[[ RECORDS FOR THE EXERCISE open ]]
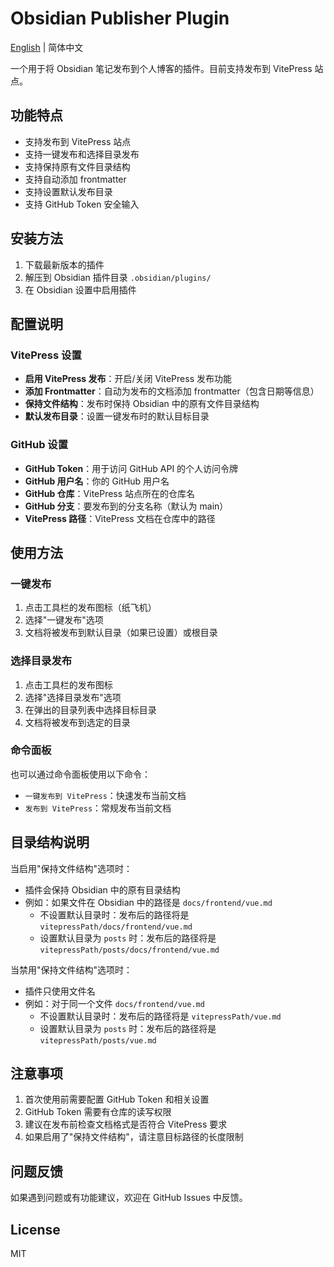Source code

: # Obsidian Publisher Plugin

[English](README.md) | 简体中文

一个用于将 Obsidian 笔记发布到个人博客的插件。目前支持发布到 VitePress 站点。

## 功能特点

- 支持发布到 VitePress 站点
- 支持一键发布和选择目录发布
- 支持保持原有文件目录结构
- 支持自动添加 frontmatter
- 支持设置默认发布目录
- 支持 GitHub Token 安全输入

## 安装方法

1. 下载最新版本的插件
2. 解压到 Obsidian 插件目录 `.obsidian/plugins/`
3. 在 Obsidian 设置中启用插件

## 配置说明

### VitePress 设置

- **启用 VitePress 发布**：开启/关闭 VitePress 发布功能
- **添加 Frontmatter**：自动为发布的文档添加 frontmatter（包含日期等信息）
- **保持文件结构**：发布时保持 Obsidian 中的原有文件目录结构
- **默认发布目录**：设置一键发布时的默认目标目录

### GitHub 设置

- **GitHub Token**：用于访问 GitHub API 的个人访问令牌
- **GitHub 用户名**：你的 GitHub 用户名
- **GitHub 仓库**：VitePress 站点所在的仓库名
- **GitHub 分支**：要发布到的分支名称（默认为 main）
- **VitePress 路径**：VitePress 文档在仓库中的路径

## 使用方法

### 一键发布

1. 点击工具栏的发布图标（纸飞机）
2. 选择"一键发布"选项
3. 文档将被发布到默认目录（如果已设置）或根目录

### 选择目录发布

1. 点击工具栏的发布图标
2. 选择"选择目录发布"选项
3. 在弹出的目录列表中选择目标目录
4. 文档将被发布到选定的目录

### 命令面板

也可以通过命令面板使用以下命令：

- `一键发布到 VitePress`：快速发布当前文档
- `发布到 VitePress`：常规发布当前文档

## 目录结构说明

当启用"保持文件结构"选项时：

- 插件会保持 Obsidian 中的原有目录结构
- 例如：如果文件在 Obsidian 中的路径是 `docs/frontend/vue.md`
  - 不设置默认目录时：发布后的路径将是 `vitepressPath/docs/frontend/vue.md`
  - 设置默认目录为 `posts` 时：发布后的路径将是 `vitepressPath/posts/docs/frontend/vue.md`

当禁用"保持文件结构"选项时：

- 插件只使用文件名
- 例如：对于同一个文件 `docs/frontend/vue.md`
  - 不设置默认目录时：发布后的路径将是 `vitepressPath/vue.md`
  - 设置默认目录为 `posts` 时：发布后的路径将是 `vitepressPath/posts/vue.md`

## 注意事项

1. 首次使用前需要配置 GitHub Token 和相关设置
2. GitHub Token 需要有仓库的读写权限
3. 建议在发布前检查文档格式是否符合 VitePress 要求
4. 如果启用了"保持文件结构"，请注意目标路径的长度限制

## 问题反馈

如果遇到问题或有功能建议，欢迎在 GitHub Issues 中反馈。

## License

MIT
[[ RECORDS FOR THE EXERCISE closed ]]
WORK INSTRUCTION. Check each line of the records for "保持文件结构" and copy the ones that contain it.

RESPONSE BOX.
- **保持文件结构**：发布时保持 Obsidian 中的原有文件目录结构
当启用"保持文件结构"选项时：
当禁用"保持文件结构"选项时：
4. 如果启用了"保持文件结构"，请注意目标路径的长度限制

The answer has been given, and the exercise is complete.